**About this exercise:** Report each line of the records below that uses the word "left".

Start of Input

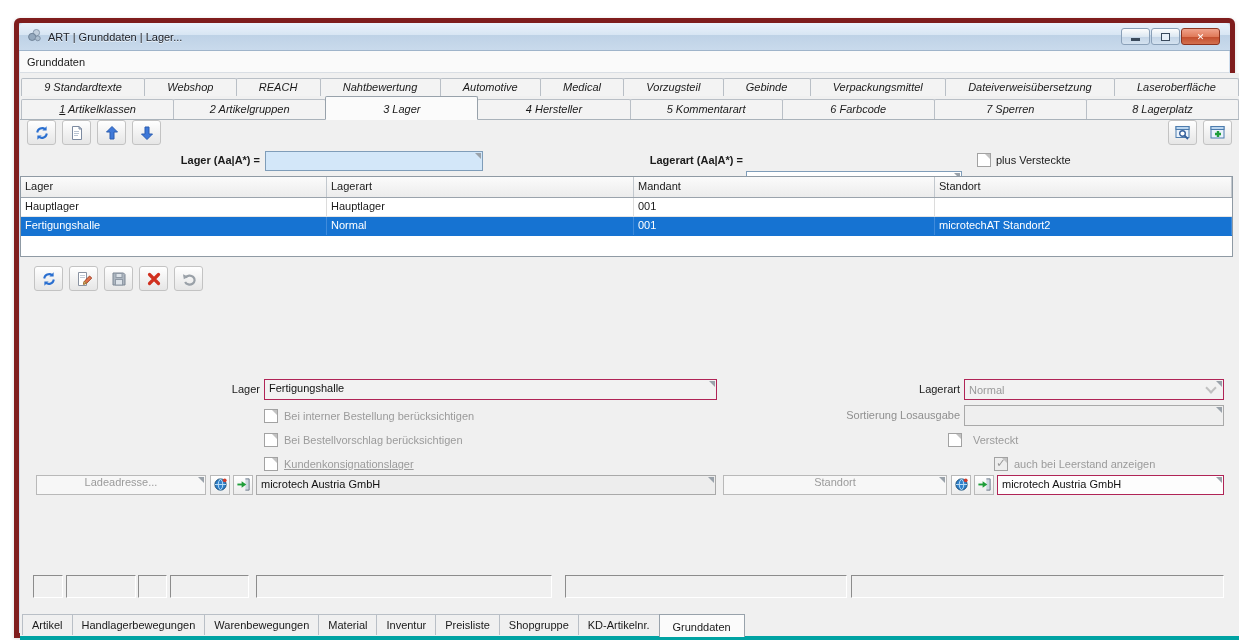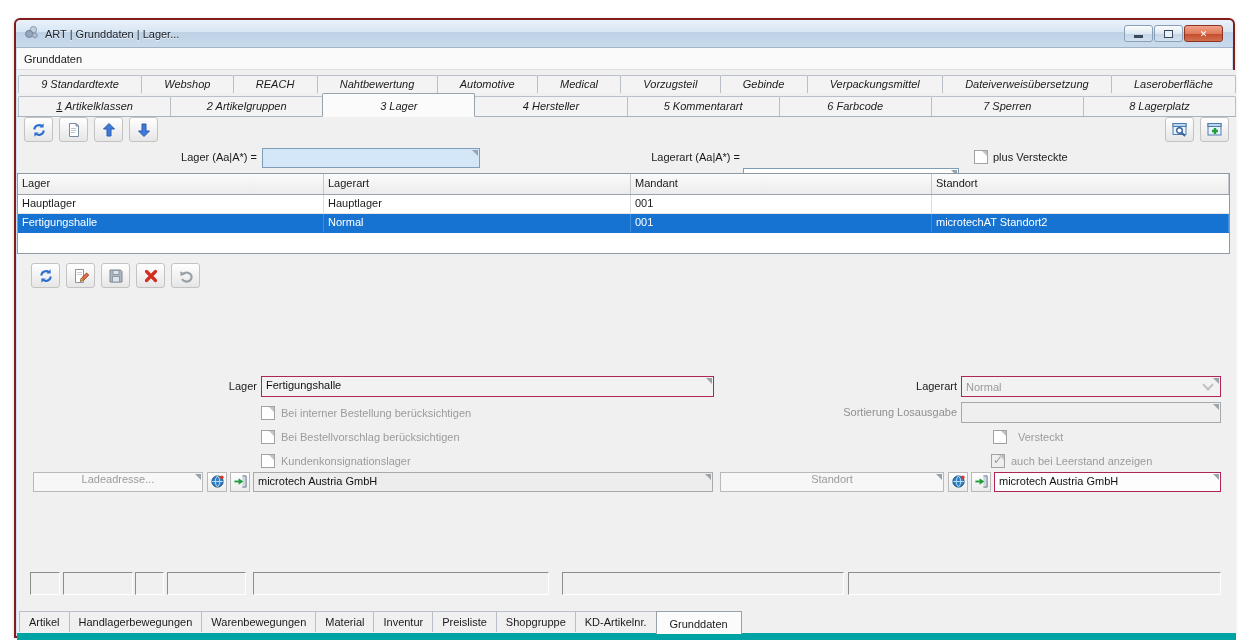--- a/index.html
+++ b/index.html
@@ -7,7 +7,7 @@
     font-family:"Liberation Sans","DejaVu Sans",sans-serif; font-size:11px; color:#1a1a1a; }
 
   .window { position:absolute; left:14px; top:18px; width:1221px; height:620px;
-    border:2px solid #7f1d1d; border-radius:6px 6px 0 0;
+    border:5px solid #7f1d1d; border-radius:6px 6px 0 0;
     box-shadow: inset 0 0 0 2px #cfdeee, 0 1px 4px rgba(0,0,0,.15);
     background:#f0f0f0; }
 

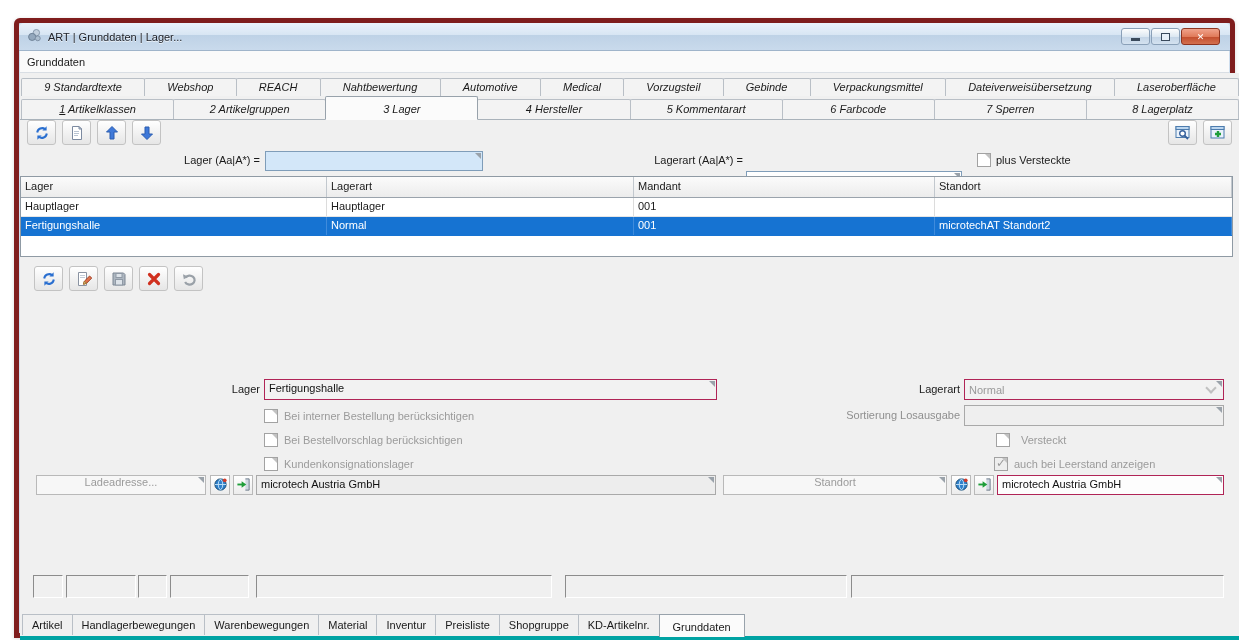--- a/index.html
+++ b/index.html
@@ -60,7 +60,7 @@
 
   
   .filter-row { position:absolute; left:0; top:77px; width:100%; height:24px; }
-  .flabel { position:absolute; top:4px; text-align:right; }
+  .flabel { position:absolute; top:4px; text-align:right;font-weight:bold; }
   .finput { position:absolute; top:1px; height:20px; border:1px solid #7f9db9; background:#fff;
     padding:2px 10px 2px 4px; font-size:11px; }
   .finput.focused { background:#d3e7f9; }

End of Input

**The answer:**
   .window { position:absolute; left:14px; top:18px; width:1221px; height:620px;
   .filter-row { position:absolute; left:0; top:77px; width:100%; height:24px; }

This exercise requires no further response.